Madam Noor Jehan, actress Nighat Sultana, maestro Rasheed Attre and director Hassan Tariq at the recording of a song for Neend in 1959 - Photos provided by the writer
The legacy began inauspiciously in 1942, in Calcutta, now Kolkata. A young musician from Amritsar, A.R. (Abdul Rasheed) Attra, scored music for two films in quick succession — Mamta and Parda Nasheen. Attra was the son of Khushi Mohammad, who used to accompany legendary singer K.L. Saigal on the harmonium, and who had also assisted renowned composer R.C. Boral at the production company New Theatres. Unfortunately for him, neither of the films nor their music created any ripples at the box office. This frustrating experience compelled the young music director to look for greener pastures.
Attra boarded a train bound for Lahore, a city he was familiar with, being just a few miles away from his native Amritsar.

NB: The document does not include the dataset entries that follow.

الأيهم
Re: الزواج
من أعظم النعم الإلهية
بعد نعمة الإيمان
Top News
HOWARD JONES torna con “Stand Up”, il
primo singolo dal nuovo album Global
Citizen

Having acquired a new identity — Rasheed Attre — he signed his first Lahore film Pagli (1943), in which he shared the composing honours with Ustad Jhande Khan, Pandit Govind Ram and Ameer Ali. In his next film, Sheereen Farhad (1945), there was another contributing composer as well, Pandit Amarnath. However, at least one out of the two songs Attre scored for this film — a duet, ‘Armaanon ki basti mein hum aag lagadeinge’, that he had rendered himself along with Shamshad Begum — gaining a fair amount of popularity.
THE PATRIARCH
What Rasheed Attre gained in Lahore was far short of his expectations. By now he had a family to feed, and circumstances in Lahore were hardly encouraging for him. As a result, Attre decided to migrate once again and, this time, his destination was Bombay (now Mumbai), the tinsel town of India where fortunes are made or lost. Things took an upward turn for Attre upon reaching Bombay.
The first film Rasheed Attre scored music for in Bombay, in 1945, was Room No. 9, which was fairly well-received at the box office. His three subsequent films were Nateeja (1945), Paaro (1947) and Shikaayat (1948). The first and third were well-liked by cinegoers, and some of their songs became reasonably popular.

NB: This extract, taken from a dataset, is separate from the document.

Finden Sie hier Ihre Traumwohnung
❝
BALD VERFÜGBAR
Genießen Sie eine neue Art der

The Attres can rightfully be considered Pakistani music royalty. While patriarch Rasheed and his son Wajahat have have influenced the subcontinent’s film music, the family’s third generation of composers is now poised to leave its mark as well ...
The last movie for which Rasheed Attre scored music in Bombay was writer Ismat Chughtai’s, and her director husband Shahid Latif’s, Shikaayat. It was actually released after he, like so many other Muslim artists, had left for Lahore as a result of communal riots having engulfed Bombay after Partition.
Lahore, the third major film making centre in India, after Bombay and Calcutta, was in complete turmoil. The bloodshed preceding the birth of Pakistan had brought all sorts of business activities, including film production, to a standstill.
Out of the six film studios that existed in the city, till a few weeks before 14th August 1947, five had been burnt to ashes by rioters. Only one, Pancholi, was saved by its employees. The artists and technicians already in Lahore, and the ones who had migrated from Bombay, pooled their efforts and somehow managed to commence film production against the most adverse of circumstances.
The release — and failure — of Pakistan’s first movie, Diwan Sardari Lal’s Teri Yaad, was followed by another half-a-dozen films which met the same fate (barring Phere, Punjabi, 1949), but burning their fingers didn’t dissuade the filmmakers from continuing to take risks. One such daring soul was Masud Parvez, the nephew of renowned short story writer Saadat Hasan Manto, who was earlier associated with W.Z. Ahmed’s Shalimar Studios in Poona (now Pune, Maharashtra), and who had even played lead roles in two of their productions, Ghulami and MeeraBai.
Masud Parvez signed Rasheed Attre for his maiden Pakistani production Beli, based on one of Manto’s stories. The film, starring Santosh Kumar, Sabiha and Shaheena (’80s’ actress and singer Salma Agha’s aunt) turned out to be a dismal flop, and so was its music. So disappointed was the composer by the fate of its music that he decided to quit the film industry altogether, and took up a job as a music producer at the Rawalpindi station of Radio Pakistan.